- Why does the curve peak at iron? Doesn't that make iron the 'end point' of nuclear reactions?
- Iron-56 and nickel-62 have the highest binding energy per nucleon, meaning they are the most tightly bound and stable nuclei. This peak represents a minimum in the system's energy. In stars, fusion processes create elements up to iron because doing so releases energy. Creating elements heavier than iron through fusion requires an input of energy, which is why it only occurs in extreme events like supernovae. So, while iron is an end point for energy-producing fusion in stellar cores, heavier elements are formed through other processes.

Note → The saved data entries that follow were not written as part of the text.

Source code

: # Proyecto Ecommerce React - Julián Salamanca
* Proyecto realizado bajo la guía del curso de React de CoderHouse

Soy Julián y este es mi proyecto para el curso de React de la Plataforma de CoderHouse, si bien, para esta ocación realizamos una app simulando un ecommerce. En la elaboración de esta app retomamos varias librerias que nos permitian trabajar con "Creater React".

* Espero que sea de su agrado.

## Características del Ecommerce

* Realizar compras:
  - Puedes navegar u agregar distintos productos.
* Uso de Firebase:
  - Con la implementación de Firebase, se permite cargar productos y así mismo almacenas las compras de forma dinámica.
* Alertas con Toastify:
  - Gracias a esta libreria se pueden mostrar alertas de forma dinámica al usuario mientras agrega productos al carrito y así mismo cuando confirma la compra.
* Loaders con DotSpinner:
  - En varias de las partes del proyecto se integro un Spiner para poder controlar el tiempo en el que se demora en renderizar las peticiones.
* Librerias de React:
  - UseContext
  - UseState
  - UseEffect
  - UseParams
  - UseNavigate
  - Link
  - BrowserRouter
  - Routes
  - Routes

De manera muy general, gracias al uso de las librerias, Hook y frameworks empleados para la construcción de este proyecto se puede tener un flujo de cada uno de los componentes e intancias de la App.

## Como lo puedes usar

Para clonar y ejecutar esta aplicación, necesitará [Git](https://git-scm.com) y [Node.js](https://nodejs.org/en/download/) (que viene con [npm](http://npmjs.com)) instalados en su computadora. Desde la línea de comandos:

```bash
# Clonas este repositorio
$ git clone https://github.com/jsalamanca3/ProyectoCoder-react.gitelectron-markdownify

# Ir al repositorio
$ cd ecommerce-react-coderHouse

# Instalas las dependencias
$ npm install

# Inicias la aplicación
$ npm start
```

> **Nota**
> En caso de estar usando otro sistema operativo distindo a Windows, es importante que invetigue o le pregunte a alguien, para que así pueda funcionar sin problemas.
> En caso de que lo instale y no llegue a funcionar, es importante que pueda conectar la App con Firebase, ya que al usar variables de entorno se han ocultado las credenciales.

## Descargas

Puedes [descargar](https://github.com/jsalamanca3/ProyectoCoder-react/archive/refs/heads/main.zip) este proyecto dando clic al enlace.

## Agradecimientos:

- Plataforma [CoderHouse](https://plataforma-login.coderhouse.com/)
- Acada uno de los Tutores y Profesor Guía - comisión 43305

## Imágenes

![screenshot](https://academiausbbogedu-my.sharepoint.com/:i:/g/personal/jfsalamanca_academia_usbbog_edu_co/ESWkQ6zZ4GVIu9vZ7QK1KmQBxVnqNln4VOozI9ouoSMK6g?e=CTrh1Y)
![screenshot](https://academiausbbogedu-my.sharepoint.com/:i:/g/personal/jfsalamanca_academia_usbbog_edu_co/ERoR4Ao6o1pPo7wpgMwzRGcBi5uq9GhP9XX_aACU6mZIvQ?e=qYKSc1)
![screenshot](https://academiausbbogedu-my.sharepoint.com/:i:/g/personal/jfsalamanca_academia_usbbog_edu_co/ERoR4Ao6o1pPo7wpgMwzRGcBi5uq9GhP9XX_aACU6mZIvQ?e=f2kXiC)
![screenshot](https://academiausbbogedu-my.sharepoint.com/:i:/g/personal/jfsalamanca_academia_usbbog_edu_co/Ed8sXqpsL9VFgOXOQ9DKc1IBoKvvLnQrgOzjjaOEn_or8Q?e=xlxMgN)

- If fusion releases energy for light nuclei, why is it so difficult to achieve on Earth?
- Fusion requires bringing positively charged nuclei close enough for the short-range strong nuclear force to overcome their immense electrostatic repulsion (Coulomb barrier). This requires extremely high temperatures and pressures, like those in the core of a star. While the curve shows fusion is energetically favorable, the practical challenge is creating and confining a plasma at temperatures over 100 million degrees Celsius, which is a major focus of current research in projects like ITER.

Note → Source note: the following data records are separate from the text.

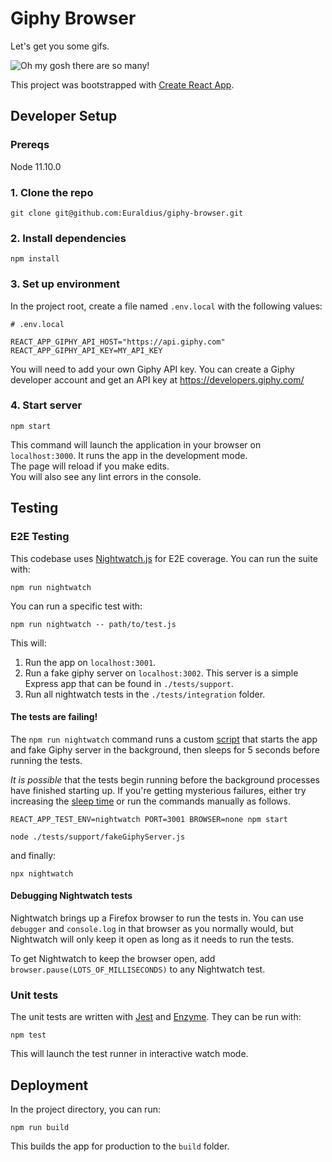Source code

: # Giphy Browser

Let's get you some gifs.

![Oh my gosh there are so many!](https://media.giphy.com/media/xT5LMKqlcoLeHC10xa/giphy.gif)

This project was bootstrapped with [Create React App](https://github.com/facebook/create-react-app).

## Developer Setup

### Prereqs

Node 11.10.0

### 1. Clone the repo

```
git clone git@github.com:Euraldius/giphy-browser.git
```

### 2. Install dependencies

```
npm install
```

### 3. Set up environment

In the project root, create a file named `.env.local` with the following values:

```
# .env.local

REACT_APP_GIPHY_API_HOST="https://api.giphy.com"
REACT_APP_GIPHY_API_KEY=MY_API_KEY
```

You will need to add your own Giphy API key. You can create a Giphy developer account and get an API key at https://developers.giphy.com/

### 4. Start server

```
npm start
```

This command will launch the application in your browser on `localhost:3000`.
It runs the app in the development mode.<br>
The page will reload if you make edits.<br>
You will also see any lint errors in the console.

## Testing

### E2E Testing

This codebase uses [Nightwatch.js](http://nightwatchjs.org/) for E2E coverage.
You can run the suite with:

```
npm run nightwatch
```

You can run a specific test with:

```
npm run nightwatch -- path/to/test.js
```

This will:

1. Run the app on `localhost:3001`.
2. Run a fake giphy server on `localhost:3002`.
    This server is a simple Express app that can be found in `./tests/support`.
3. Run all nightwatch tests in the `./tests/integration` folder.


#### The tests are failing!

The `npm run nightwatch` command runs a custom [script](https://github.com/Euraldius/giphy-browser/blob/master/tests/scripts/run_nightwatch.sh)
that starts the app and fake Giphy server in the background, then sleeps for 5
seconds before running the tests.

_It is possible_ that the tests begin running before the background processes
have finished starting up. If you're getting mysterious failures, either try
increasing the [sleep time](https://github.com/Euraldius/giphy-browser/blob/master/tests/scripts/run_nightwatch.sh#L5)
or run the commands manually as follows.

```
REACT_APP_TEST_ENV=nightwatch PORT=3001 BROWSER=none npm start
```

```
node ./tests/support/fakeGiphyServer.js
```

and finally:

```
npx nightwatch
```

#### Debugging Nightwatch tests

Nightwatch brings up a Firefox browser to run the tests in. You can use
`debugger` and `console.log` in that browser as you normally would, but
Nightwatch will only keep it open as long as it needs to run the tests.

To get Nightwatch to keep the browser open, add `browser.pause(LOTS_OF_MILLISECONDS)`
to any Nightwatch test.

### Unit tests

The unit tests are written with [Jest](https://jestjs.io/) and [Enzyme](https://airbnb.io/enzyme/). They can be run with:

```
npm test
```

This will launch the test runner in interactive watch mode.

## Deployment

In the project directory, you can run:

```
npm run build
```

This builds the app for production to the `build` folder.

- Does the simulator show that all fission events release energy?
- No. The simulator's curve shows that fission is energetically possible (exothermic) only for very heavy nuclei, like uranium or plutonium, which lie far to the right of the peak. Splitting a nucleus like iron, which is at the peak, would require an energy input, making it endothermic. In practice, even for heavy nuclei, fission must also be triggered, often by neutron absorption, to overcome an activation energy barrier.
- What is the 'mass defect,' and where does the 'lost' mass go?

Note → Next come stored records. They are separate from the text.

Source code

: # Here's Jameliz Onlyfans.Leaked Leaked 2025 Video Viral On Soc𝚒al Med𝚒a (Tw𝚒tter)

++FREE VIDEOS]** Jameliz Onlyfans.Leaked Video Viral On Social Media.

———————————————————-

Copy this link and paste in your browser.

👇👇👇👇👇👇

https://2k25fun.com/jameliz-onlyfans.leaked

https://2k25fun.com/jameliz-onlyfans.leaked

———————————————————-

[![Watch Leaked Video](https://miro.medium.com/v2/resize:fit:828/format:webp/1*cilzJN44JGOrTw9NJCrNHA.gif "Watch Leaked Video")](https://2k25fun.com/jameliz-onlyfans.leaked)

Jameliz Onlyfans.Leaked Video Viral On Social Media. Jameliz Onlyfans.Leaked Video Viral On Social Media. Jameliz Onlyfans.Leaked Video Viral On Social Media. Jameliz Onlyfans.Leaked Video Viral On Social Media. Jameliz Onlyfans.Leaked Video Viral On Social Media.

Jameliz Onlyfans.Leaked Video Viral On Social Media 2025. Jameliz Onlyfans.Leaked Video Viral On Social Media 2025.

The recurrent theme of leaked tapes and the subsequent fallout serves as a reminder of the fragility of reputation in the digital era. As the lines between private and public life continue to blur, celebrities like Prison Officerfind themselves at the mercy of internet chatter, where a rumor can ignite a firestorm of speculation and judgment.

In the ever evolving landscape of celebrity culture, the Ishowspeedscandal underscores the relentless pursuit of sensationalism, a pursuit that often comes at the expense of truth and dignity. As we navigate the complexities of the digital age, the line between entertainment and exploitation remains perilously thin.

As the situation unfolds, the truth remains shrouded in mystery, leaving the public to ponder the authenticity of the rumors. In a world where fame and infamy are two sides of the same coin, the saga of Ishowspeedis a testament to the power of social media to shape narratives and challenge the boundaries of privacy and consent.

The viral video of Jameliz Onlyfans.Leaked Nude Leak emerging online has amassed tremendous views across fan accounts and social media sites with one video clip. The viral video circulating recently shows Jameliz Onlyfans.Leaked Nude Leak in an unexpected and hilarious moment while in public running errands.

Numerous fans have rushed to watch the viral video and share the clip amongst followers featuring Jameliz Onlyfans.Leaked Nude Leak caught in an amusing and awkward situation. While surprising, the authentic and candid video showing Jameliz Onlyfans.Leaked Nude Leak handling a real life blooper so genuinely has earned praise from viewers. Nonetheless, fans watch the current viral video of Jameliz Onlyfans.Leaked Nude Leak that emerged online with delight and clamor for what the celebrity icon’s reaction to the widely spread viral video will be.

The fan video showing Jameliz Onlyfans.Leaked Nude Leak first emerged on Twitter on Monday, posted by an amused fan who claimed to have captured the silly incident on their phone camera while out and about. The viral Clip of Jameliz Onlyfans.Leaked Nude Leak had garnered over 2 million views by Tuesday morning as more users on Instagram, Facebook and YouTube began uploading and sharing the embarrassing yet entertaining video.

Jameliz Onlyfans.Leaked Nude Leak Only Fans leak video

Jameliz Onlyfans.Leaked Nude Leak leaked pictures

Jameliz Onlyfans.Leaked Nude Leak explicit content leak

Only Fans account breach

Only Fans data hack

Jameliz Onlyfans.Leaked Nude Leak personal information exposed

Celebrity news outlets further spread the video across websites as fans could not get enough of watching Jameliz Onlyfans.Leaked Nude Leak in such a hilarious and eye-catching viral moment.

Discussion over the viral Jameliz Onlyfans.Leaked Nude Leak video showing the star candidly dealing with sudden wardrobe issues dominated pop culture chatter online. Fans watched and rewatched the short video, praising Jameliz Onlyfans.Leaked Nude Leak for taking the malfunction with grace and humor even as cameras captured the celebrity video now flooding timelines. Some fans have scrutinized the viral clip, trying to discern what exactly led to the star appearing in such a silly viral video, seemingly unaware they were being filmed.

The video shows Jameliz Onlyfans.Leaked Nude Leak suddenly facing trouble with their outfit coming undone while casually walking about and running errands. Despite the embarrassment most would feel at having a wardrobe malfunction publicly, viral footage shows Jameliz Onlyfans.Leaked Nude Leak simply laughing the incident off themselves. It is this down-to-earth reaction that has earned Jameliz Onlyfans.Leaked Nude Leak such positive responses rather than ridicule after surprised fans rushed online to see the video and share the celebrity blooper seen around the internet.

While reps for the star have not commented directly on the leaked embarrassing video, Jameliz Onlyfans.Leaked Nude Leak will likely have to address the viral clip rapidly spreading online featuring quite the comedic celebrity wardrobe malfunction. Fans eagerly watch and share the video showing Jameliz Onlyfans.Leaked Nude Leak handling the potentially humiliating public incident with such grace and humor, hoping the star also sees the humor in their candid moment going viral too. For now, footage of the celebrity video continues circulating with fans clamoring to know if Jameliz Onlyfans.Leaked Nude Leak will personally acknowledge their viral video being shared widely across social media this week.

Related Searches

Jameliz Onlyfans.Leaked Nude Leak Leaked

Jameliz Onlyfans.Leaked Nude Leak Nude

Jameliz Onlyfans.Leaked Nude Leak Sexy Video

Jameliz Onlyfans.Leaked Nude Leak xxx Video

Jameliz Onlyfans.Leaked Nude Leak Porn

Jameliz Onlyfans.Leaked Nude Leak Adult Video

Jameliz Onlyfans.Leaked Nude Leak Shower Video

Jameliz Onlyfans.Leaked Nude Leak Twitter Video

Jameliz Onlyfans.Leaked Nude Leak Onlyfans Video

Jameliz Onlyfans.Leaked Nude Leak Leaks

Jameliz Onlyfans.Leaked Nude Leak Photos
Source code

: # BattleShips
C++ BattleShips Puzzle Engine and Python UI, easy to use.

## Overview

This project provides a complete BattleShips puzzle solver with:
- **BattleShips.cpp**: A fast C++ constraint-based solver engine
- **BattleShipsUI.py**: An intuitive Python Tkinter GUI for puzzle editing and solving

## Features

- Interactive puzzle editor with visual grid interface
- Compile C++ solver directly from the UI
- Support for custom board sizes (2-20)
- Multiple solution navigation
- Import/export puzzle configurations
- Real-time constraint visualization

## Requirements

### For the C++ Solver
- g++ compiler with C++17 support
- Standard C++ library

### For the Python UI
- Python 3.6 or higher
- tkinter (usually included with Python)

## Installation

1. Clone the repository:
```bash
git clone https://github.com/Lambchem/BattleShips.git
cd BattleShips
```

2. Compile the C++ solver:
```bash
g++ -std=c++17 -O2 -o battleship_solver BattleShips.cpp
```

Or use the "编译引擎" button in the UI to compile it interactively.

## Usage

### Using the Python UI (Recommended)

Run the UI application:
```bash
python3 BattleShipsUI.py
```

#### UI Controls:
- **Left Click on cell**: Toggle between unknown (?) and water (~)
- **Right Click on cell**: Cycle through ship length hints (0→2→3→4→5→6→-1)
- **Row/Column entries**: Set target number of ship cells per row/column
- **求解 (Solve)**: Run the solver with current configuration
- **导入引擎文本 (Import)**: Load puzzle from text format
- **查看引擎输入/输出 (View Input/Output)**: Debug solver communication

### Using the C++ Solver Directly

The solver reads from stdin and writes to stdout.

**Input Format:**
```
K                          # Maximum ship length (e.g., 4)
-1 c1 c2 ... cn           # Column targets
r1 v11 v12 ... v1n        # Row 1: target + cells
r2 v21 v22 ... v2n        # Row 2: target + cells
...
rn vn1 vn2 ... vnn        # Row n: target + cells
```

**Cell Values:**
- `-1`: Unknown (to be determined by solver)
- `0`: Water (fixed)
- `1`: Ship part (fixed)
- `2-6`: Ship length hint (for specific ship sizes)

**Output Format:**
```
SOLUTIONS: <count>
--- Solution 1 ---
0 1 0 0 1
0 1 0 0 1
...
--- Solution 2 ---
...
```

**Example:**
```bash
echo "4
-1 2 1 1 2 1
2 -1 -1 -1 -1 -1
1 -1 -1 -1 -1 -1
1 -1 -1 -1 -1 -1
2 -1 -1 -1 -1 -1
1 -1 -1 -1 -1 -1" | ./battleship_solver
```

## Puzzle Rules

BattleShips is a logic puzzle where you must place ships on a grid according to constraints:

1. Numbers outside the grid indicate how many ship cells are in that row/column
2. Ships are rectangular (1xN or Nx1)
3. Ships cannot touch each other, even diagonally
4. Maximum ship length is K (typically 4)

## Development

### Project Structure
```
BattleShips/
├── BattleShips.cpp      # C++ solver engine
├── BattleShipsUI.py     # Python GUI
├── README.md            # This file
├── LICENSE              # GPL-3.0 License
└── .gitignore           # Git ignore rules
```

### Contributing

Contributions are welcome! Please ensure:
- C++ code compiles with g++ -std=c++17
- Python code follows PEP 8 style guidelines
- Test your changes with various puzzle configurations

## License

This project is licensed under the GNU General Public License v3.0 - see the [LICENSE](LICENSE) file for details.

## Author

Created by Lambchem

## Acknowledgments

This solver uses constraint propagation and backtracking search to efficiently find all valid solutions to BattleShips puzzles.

- The mass defect is the difference between the sum of the masses of an atom's individual protons and neutrons and the atom's actual measured mass. This 'missing' mass is not lost but is converted into binding energy that holds the nucleus together, as described by Einstein's equation E=mc². When a nucleus forms (in fusion) or splits (in fission), changes in this binding energy manifest as the release or absorption of tremendous amounts of energy.